包涵体蛋白复性并同时纯化的方法
发明领域
本发明属于生物技术领域,特别涉及一种包涵体蛋白复性并同时纯化的方法。
背景技术
生物技术的发展,使得大规模生产目标蛋白成为可能。一些含量稀少、不易提取的蛋白,可以通过转基因技术在宿主细胞中高效表达,最经常使用的宿主细胞是大肠杆菌。大肠杆菌表达目标蛋白具有快速、大量、廉价的优点。但是外源蛋白在大肠杆菌中的大量表达,经常形成蛋白的聚集体,即包涵体。包涵体是无规则伸展肽链的聚集体,没有生物活性,需要对包涵体蛋白进行溶解然后复性。
蛋白质的复性问题是生物工程中的一个难点和热点,不仅涉及到分子生物学、细胞生物学等的重大的问题,而且涉及到目前基因工程产品的生产和成本,尤其对大规模生产药用蛋白。一般复性方法存在的缺点是:主要是低浓度下的低复性率,使得整个工艺过程需要大量的缓冲液、大体积的容器、大量的操作时间,这些大大降低了生产的效率,增加了生产成本。聚集体的形成是低活性收率的主要原因。当蛋白在高浓度下折叠复性时,伸展的肽链由于疏水基团的外露,更加的容易由于疏水相互作用或者分子间的错配的二硫键形成聚集体。由于聚集体的形成至少涉及到两个蛋白多肽链,所以是二级或者更高级的反应,蛋白的浓度越高,聚集体的形成就越快、越多,这大大制约了包涵体蛋白的大量生产。

任务说明 ▸
(A) 请列出引文中所述大肠杆菌表达目标蛋白的全部优点。
(B) 请根据引文回答下列问题：
(i) 最经常使用的宿主细胞是什么？
(ii) 低活性收率的主要原因是什么？
(iii) 聚集体的形成至少涉及几个蛋白多肽链？

所附材料 ▸
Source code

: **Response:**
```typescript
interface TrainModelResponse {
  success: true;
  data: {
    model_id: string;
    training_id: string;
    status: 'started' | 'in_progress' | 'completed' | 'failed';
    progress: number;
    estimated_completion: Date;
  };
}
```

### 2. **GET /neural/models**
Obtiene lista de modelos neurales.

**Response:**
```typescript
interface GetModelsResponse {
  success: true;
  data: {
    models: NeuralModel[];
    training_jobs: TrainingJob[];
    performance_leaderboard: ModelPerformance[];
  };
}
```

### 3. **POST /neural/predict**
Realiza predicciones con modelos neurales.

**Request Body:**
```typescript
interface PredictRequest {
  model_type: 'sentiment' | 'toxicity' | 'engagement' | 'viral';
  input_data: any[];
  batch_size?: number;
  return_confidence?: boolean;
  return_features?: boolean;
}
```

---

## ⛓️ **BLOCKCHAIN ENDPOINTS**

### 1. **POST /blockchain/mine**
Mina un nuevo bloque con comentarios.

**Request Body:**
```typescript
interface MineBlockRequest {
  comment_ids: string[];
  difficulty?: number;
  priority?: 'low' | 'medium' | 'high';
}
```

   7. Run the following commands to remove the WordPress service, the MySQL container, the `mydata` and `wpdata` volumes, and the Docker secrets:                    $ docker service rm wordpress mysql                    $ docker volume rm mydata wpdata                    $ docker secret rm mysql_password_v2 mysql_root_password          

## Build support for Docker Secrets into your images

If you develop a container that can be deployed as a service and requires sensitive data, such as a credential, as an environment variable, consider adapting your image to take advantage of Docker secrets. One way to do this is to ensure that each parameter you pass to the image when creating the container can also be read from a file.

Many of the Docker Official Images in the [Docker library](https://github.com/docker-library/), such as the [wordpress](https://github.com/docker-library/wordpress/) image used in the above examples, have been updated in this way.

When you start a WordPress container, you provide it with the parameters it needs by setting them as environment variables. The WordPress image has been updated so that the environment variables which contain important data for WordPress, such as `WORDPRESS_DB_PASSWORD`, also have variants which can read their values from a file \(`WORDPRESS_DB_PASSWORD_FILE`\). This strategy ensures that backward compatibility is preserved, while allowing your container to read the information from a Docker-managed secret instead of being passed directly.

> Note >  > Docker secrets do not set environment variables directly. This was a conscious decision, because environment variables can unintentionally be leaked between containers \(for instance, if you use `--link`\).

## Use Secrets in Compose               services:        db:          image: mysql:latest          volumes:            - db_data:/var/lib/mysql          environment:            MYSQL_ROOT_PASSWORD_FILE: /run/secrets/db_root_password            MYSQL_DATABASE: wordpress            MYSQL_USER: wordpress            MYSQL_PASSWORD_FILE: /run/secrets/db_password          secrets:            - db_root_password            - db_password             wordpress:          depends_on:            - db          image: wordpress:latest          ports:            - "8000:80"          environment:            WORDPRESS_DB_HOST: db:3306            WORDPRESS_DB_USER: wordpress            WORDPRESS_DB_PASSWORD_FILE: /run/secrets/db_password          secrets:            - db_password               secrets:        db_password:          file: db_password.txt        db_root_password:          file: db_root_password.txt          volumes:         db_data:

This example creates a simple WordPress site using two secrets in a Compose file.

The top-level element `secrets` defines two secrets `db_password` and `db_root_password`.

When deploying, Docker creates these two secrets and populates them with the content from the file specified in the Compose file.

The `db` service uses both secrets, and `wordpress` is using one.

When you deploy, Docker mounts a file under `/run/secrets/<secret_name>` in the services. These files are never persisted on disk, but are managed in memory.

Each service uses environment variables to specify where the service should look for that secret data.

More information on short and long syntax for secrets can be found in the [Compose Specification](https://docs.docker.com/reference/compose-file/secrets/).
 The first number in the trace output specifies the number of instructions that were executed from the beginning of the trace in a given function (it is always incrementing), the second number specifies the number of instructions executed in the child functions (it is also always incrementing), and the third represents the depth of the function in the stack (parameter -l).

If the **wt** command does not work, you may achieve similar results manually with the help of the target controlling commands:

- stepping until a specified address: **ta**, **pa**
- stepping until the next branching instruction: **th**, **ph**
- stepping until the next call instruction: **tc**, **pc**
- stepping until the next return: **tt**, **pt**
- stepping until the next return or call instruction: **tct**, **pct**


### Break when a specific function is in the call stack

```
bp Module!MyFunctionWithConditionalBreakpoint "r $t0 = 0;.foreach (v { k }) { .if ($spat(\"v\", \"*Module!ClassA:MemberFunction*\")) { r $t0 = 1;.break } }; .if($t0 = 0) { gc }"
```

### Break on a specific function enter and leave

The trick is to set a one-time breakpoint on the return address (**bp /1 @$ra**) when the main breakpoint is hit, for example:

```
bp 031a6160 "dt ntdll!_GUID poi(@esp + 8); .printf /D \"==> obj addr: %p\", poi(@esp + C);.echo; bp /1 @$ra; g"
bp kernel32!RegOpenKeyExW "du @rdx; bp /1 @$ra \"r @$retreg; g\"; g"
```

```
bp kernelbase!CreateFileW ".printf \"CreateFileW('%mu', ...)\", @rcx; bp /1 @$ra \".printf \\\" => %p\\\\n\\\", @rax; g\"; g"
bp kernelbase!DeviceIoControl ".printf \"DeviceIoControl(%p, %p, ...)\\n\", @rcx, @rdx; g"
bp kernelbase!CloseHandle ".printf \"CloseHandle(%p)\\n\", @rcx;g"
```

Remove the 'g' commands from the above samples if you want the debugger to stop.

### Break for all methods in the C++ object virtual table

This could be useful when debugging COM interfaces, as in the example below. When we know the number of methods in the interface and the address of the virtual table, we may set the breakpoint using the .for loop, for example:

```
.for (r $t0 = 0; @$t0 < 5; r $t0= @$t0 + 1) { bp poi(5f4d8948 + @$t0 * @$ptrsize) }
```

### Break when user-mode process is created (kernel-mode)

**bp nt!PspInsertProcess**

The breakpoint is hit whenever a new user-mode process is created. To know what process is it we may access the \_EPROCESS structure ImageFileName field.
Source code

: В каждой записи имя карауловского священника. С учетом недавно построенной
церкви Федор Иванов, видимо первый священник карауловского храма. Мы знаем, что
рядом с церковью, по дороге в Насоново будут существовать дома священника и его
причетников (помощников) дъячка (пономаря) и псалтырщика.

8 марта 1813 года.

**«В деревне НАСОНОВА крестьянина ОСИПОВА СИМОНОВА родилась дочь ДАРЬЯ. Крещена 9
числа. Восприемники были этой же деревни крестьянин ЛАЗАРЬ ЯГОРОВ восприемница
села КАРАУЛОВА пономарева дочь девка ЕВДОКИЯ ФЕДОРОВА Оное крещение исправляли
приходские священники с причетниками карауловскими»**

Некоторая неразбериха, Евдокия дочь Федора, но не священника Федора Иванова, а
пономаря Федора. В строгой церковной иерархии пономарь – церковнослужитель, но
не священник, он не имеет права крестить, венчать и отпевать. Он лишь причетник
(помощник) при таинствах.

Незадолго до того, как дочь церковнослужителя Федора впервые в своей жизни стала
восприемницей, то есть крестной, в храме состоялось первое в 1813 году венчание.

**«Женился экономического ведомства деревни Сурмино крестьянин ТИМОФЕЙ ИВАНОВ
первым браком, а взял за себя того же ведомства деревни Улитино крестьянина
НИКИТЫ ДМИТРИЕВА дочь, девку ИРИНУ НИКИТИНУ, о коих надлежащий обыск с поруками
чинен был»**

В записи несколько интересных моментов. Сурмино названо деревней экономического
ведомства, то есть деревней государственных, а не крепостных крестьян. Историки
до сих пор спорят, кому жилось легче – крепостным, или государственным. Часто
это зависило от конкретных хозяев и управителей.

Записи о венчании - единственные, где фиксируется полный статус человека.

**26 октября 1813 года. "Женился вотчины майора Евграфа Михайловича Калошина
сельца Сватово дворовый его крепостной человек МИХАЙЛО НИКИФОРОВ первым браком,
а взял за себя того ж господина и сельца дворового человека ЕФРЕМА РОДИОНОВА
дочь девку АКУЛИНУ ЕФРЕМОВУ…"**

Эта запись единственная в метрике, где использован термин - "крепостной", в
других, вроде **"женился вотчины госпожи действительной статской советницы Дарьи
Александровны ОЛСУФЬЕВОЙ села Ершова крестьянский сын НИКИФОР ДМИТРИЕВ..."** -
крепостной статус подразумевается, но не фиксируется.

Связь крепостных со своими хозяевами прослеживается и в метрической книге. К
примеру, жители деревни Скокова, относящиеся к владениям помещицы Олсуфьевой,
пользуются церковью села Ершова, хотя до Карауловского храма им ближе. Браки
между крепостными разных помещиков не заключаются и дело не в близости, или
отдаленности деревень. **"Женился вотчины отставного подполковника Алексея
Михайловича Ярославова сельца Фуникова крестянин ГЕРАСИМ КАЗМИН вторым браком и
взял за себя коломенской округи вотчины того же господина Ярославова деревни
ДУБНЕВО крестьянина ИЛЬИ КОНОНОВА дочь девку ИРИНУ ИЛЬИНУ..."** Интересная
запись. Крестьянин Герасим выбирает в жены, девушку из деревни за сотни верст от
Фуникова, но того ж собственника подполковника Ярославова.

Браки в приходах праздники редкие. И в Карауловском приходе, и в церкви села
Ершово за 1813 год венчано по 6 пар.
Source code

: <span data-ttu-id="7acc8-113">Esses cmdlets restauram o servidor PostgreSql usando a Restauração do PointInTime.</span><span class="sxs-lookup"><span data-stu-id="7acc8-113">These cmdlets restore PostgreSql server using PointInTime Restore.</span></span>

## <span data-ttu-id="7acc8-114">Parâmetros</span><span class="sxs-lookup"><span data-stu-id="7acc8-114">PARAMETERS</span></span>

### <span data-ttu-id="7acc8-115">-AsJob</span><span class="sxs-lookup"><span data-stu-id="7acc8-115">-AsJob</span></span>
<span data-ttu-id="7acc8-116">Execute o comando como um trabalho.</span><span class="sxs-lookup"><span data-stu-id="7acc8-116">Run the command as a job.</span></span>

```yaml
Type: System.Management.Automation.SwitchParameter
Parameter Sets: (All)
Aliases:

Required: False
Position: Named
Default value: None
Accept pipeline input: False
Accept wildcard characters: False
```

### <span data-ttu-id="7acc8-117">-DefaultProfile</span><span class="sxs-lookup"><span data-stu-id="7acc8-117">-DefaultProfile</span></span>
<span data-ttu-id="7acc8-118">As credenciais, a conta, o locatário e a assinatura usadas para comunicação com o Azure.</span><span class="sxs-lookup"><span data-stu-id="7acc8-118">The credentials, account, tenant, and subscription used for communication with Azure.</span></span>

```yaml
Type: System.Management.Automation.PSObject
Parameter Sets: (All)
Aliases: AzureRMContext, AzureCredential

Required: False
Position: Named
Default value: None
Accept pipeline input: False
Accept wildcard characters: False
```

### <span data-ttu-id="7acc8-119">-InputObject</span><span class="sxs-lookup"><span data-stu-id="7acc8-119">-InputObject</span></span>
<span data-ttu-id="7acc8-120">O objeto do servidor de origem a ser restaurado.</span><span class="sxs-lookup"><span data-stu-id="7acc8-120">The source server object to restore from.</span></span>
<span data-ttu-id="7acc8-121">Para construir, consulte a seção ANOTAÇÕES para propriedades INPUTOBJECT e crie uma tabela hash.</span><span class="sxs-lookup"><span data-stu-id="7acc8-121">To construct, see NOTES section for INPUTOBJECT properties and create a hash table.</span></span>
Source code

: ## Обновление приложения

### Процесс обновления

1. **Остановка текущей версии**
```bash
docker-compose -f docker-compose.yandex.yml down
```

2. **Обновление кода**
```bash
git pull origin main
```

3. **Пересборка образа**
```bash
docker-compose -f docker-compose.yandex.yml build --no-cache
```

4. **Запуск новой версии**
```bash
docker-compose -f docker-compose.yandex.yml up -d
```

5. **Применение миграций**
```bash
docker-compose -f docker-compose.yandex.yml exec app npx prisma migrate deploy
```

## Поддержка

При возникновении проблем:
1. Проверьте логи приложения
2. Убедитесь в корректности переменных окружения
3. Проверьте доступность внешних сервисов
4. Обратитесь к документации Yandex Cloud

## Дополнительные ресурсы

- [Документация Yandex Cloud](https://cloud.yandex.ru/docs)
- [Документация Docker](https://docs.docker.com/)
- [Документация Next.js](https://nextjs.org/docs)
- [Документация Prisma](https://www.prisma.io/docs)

参考答案 ▸
(A) 快速、大量、廉价

(B)
(i) 大肠杆菌
(ii) 聚集体的形成
(iii) 两个